El humo, el olor, el sabor de las castañas asadas, me llevaron a dos conclusiones. La primera es que me encanta la Navidad. Adoro la mañana en la que los Niños de San Ildefonso llenan todo con sus cantinelas. Una jornada de conducir temprano al periódico, de intensidad informativa con los premios y la alegría de la gente. En la redacción no hay castañas, pero sí un desayuno de aúpa. Me recuerda a Majo, de cómo disfrutaba, de cómo nos cuidaba con bandejas de dulce y salado para todos, de cómo roía el bolígrafo mientras revisaba la lista de las decenas y decenas de números que jugaba. De su socarronería valenciana y risas cuando no tocaba, que era siempre. La Navidad es volver a despertar el niño que llevas dentro, poner el árbol si aún tienes la suerte de tener a un pequeño en casa (o sin él), alegrarte incluso recordando a los que ya no están. Que la nostalgia es también uno de los manás del alma.
La segunda conclusión con la castañera es la maravillosa facultad que tienen los olores y los sabores de transportarte al pasado. Así que, de repente, en medio de la plaza de San Agustín, me trasladé al pueblo. A aquellas tardes oscuras y eternas de Navidad en el salón de la estufa de mis abuelos. Con una calda de leña que dejaba en templados los agostos de Valencia. Con las castañas crepitando sobre la tapa de la estufa. Saltando cuando se abrían. Aquellas noches de frío gélido en la calle pero el alma caliente, de ir puerta a puerta, casa a casa, con una amalgama de niños de todas las edades cantando villancicos y pidiendo aguinaldo.
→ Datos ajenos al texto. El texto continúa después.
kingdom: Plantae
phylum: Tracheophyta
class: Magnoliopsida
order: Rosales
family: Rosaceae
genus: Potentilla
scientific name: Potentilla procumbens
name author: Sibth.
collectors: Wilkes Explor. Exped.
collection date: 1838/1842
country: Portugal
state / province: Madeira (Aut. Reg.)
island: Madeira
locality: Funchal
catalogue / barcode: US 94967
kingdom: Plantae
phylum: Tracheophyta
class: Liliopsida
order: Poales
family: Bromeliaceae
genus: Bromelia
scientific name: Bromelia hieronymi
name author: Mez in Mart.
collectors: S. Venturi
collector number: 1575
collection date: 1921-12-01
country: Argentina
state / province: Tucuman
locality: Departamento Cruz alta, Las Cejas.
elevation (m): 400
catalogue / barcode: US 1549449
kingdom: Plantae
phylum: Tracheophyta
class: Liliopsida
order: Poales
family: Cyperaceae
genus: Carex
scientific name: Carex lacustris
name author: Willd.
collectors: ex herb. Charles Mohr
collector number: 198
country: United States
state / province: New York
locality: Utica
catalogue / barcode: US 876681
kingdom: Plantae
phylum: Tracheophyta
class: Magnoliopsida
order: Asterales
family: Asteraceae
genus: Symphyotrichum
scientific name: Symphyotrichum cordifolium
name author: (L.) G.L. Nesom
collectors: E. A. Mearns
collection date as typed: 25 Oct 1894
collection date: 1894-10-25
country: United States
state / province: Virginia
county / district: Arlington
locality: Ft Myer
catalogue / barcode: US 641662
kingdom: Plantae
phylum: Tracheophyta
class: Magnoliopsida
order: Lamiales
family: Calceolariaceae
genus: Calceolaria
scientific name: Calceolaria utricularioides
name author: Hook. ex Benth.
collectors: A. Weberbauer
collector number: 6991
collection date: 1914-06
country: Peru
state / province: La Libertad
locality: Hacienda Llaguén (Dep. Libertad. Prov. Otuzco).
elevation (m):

Volvías con una curiosa mezcla en la bolsa de pesetas, polvorones, avellanas y bombones. Y con las mejillas rojas, más de la alegría que del frío.
Y de la plaza San Agustín viajé también a las aulas de los Agustinos. Al maravilloso colegio de Santo Tomás de Villanueva. Cuántas tardes pelando castañas a hurtadillas bajo las mesas de los pupitres con mi inseparable Jaime. Cuántas risas cada vez que una peladura de castaña acertaba en el cogote de alguno mientras Julián enseñaba Latín o el Padre Antonio bramaba entre Kant y la cueva de Platón. Cuántas confidencias y risas con mi colega del alma sólo pelando unos frutos y compartiendo su contenido. La vida es así de simple y maravillosa.
Así que, sí, me encanta la Navidad. Hay quien dice que es porque aún no he sufrido bastantes pérdidas cercanas en mi vida. Pero vaya que sí, ha ocurrido. La Navidad eran mis abuelos. Y su interminable lista de hermanos que aparecían por aquí y por allá en casas ardientes y calles heladas en Piqueras del Castillo. Al tío Nicolás subiendo raudo la calle Empedrada pese a su bastón. A la tía Marcelina cascando y cascando mientras Lina Morgan y Norma Duval se sucedían en la televisión. A la abuela Felicita sacando ante cada visita una bandeja en la que no cabía ni una peladilla más. Los recuerdos alegran. Las pérdidas entristecen, aunque irremediablemente suceden. Y hasta en cada castaña hay un milagro.